Why This Story Lasted

Tales of giri-ninjō have lasted in Japanese tradition because they address the experience — universal across cultures and eras — of being caught between what you feel and what you owe. The Japanese tradition’s specific contribution is the insistence that this is not always a tragedy: the person who can carry both genuinely, who honours the obligation without extinguishing the feeling and maintains the feeling without abandoning the obligation, achieves something that the opposition alone cannot name.

Giri-Ninjō in Japanese Culture

The giri-ninjō tension is the central dramatic engine of Edo-period kabuki and the popular fiction genre of sharebon (洒落本) and ninjōbon (人情本) — books of human feeling — that circulated widely among the merchant and artisan classes. It was analysed sociologically by Ruth Benedict in The Chrysanthemum and the Sword (1946) as one of the defining structures of Japanese culture, though Benedict’s analysis has been substantially revised by subsequent scholarship. Contemporary Japanese drama and literature continue to use the giri-ninjō framework as a productive lens for examining the relationship between social obligation and personal authenticity.

Frequently Asked Questions

What is the moral of A Story of Old Japan?

The obligations we inherit — whether from our parents, our communities, or our own commitments — are not external impositions on our true selves but expressions of who we are.
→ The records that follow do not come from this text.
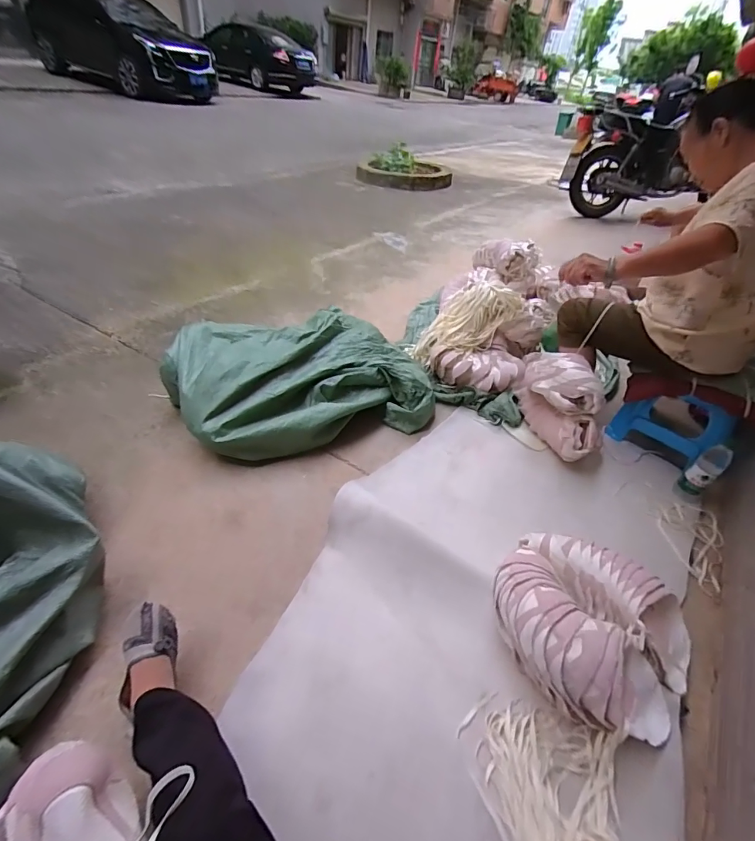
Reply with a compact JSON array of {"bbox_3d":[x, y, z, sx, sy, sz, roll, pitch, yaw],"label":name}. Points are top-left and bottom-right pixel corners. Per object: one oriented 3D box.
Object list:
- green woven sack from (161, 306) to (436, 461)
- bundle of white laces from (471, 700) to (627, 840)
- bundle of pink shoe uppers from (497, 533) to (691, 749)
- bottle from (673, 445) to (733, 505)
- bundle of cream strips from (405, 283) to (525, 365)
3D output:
[{"bbox_3d":[-0.240,-0.137,1.362,0.777,0.197,0.571,-19,47,-27],"label":"green woven sack"},{"bbox_3d":[0.307,0.642,0.643,0.251,0.048,0.348,1,41,-7],"label":"bundle of white laces"},{"bbox_3d":[0.427,0.407,0.826,0.375,0.171,0.321,29,45,23],"label":"bundle of pink shoe uppers"},{"bbox_3d":[0.915,0.151,1.170,0.057,0.182,0.073,-29,52,-34],"label":"bottle"},{"bbox_3d":[0.310,-0.346,1.568,0.459,0.160,0.165,-28,33,25],"label":"bundle of cream strips"}]

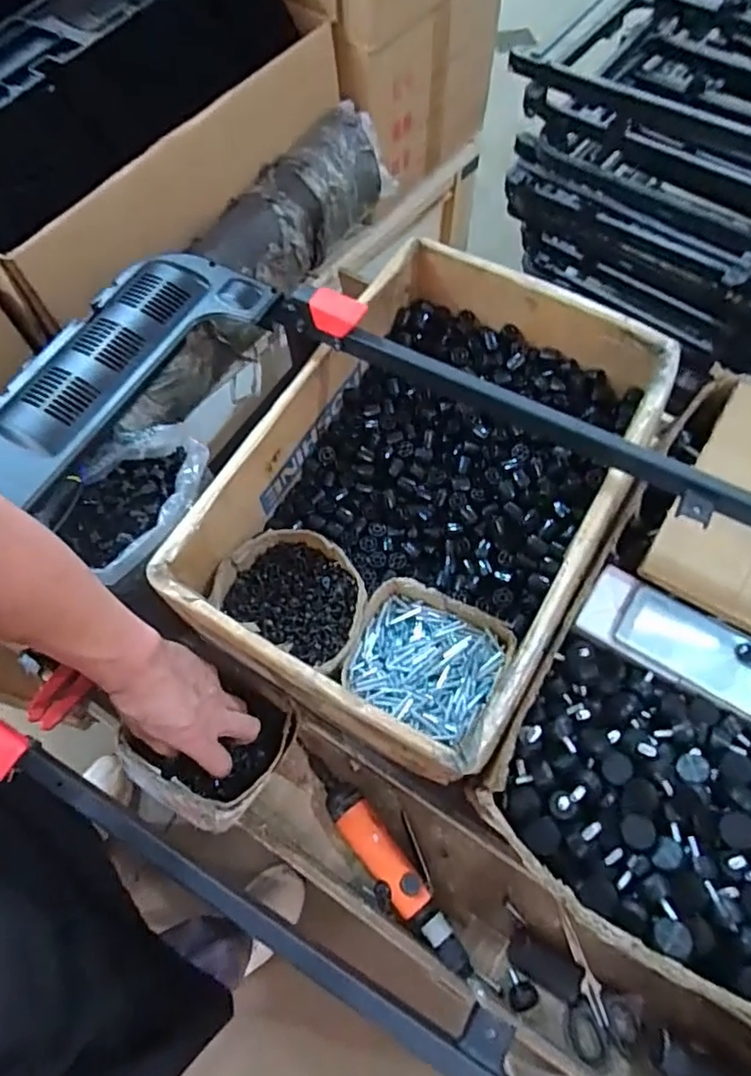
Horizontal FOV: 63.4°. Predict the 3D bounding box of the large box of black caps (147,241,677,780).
[{"bbox_3d":[0.067,-0.054,0.670,0.359,0.142,0.510,27,69,14],"label":"large box of black caps"}]

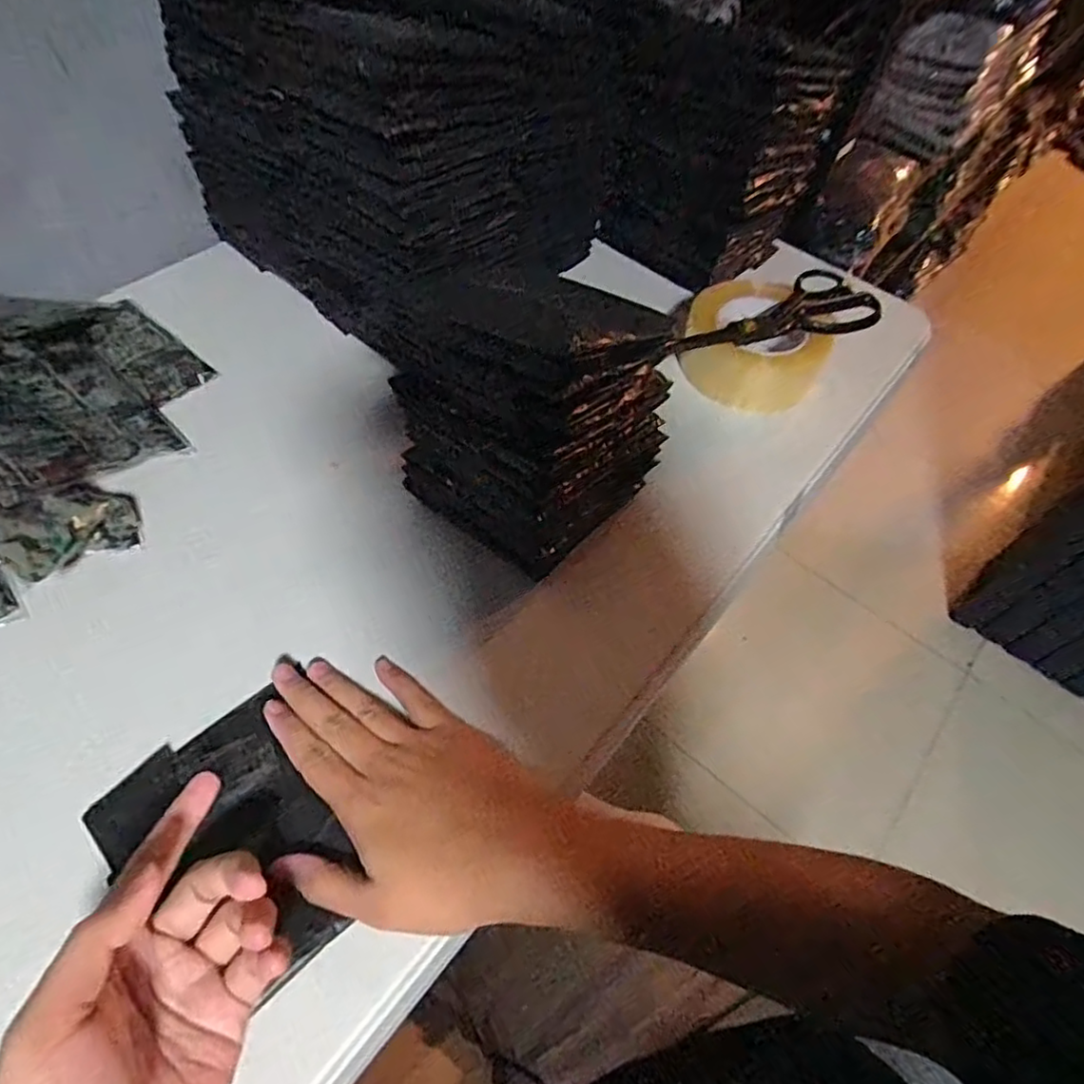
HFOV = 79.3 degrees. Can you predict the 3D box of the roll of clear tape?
[{"bbox_3d":[0.189,-0.177,0.596,0.120,0.055,0.120,2,56,-4],"label":"roll of clear tape"}]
The young man who honours his father’s debt is not sacrificing himself to duty; he is being himself fully, and what remains when the sacrifice is made is exactly the person his betrothed was willing to wait for.

What is giri and how does it differ from Western concepts of duty?
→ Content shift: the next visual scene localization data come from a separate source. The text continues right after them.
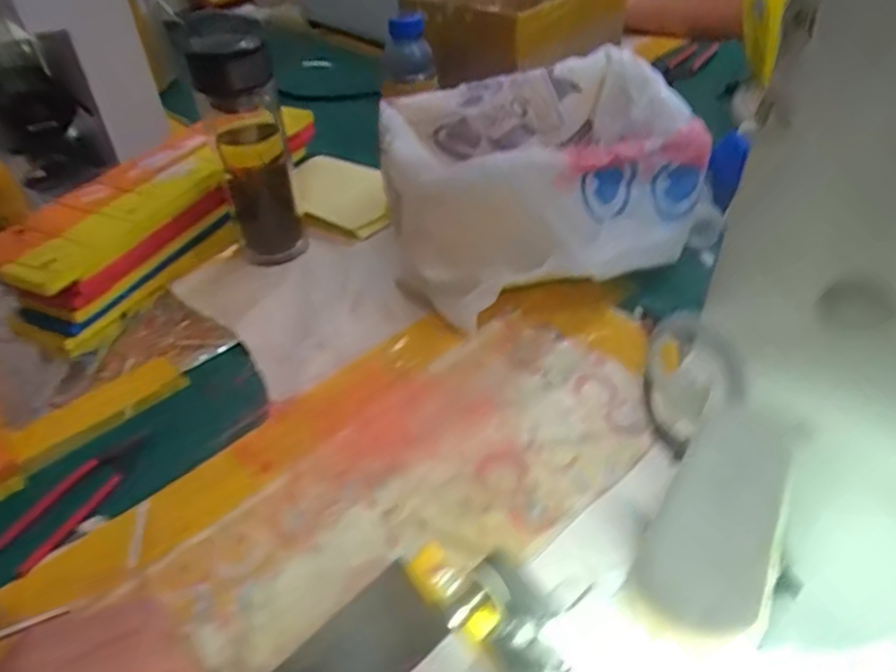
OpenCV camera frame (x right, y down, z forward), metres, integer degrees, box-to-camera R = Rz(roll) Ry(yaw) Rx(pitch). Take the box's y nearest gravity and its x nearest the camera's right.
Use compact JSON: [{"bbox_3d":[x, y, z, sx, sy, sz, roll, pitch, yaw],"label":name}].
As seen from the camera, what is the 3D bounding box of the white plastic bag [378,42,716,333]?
[{"bbox_3d":[0.079,-0.142,0.589,0.264,0.132,0.240,-9,42,-6],"label":"white plastic bag"}]

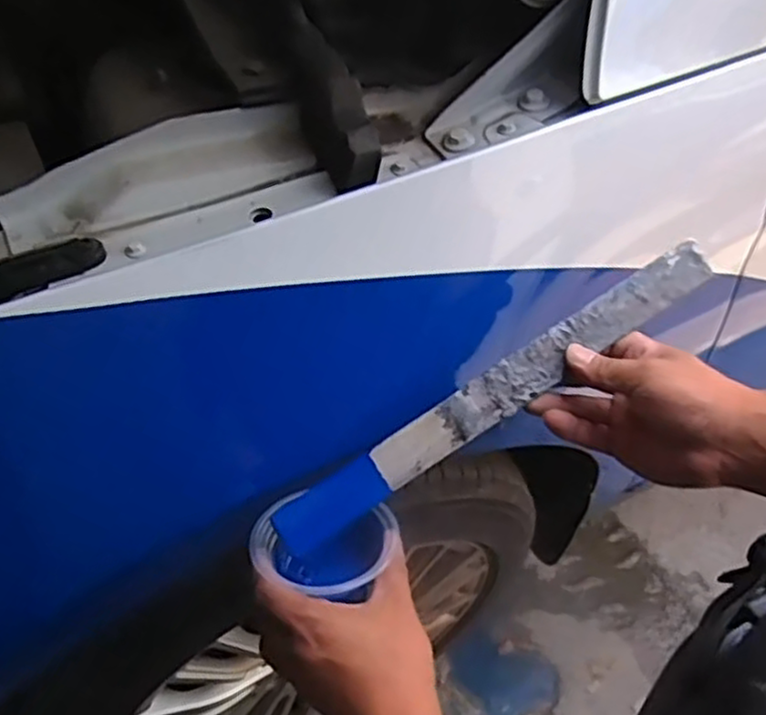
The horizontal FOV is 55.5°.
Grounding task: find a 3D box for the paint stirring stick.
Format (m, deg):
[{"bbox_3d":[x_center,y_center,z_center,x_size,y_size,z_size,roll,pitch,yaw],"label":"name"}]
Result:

Giri (義理) is social obligation — the specific duties owed to specific people by virtue of relationships, debts, and social roles. Unlike Western concepts of duty, which are often grounded in abstract principle (Kant’s categorical imperative, for instance), giri is relational and particular: you owe specific things to specific people by virtue of what has passed between you. The young man’s giri to the patron exists because of his father’s specific debt to that specific person, not because of a general principle about debt repayment.

What is ninjō and how does it interact with giri?

Ninjō (人情) is human feeling — the emotional and personal dimension of experience, including love, desire, grief, and the wish to be happy. In Japanese social ethics, ninjō is not the opposite of giri but its complement and its source of difficulty: we feel things for specific people that sometimes pull against what we owe to other specific people, and the question of which to honour is the central drama of giri-ninjō tales. The best outcomes are not those where one suppresses the other but those where a person of genuine quality finds a way to honour both.

Why does the patron weep when the young man repays the debt?

Because the repayment reveals that the patron’s generosity — extended to the young man’s father without expectation of return — produced a character in the next generation that chose to return it anyway. The patron is weeping not for the money but for the evidence it provides that what he gave was received in the spirit it was offered, and carried forward in a way that exceeded anything he could have required.

What does the betrothed’s “I will wait” mean in context?

It means she understands who she agreed to marry, and that who she agreed to marry is exactly the person who would do this. Her waiting is not passive resignation — it is active affirmation: she is choosing to wait for a person whose quality the decision has demonstrated, which is the most reliable information she could have about the years ahead. “I will wait” is also her expression of her own giri and ninjō — the duty she has entered and the love that makes the duty genuine.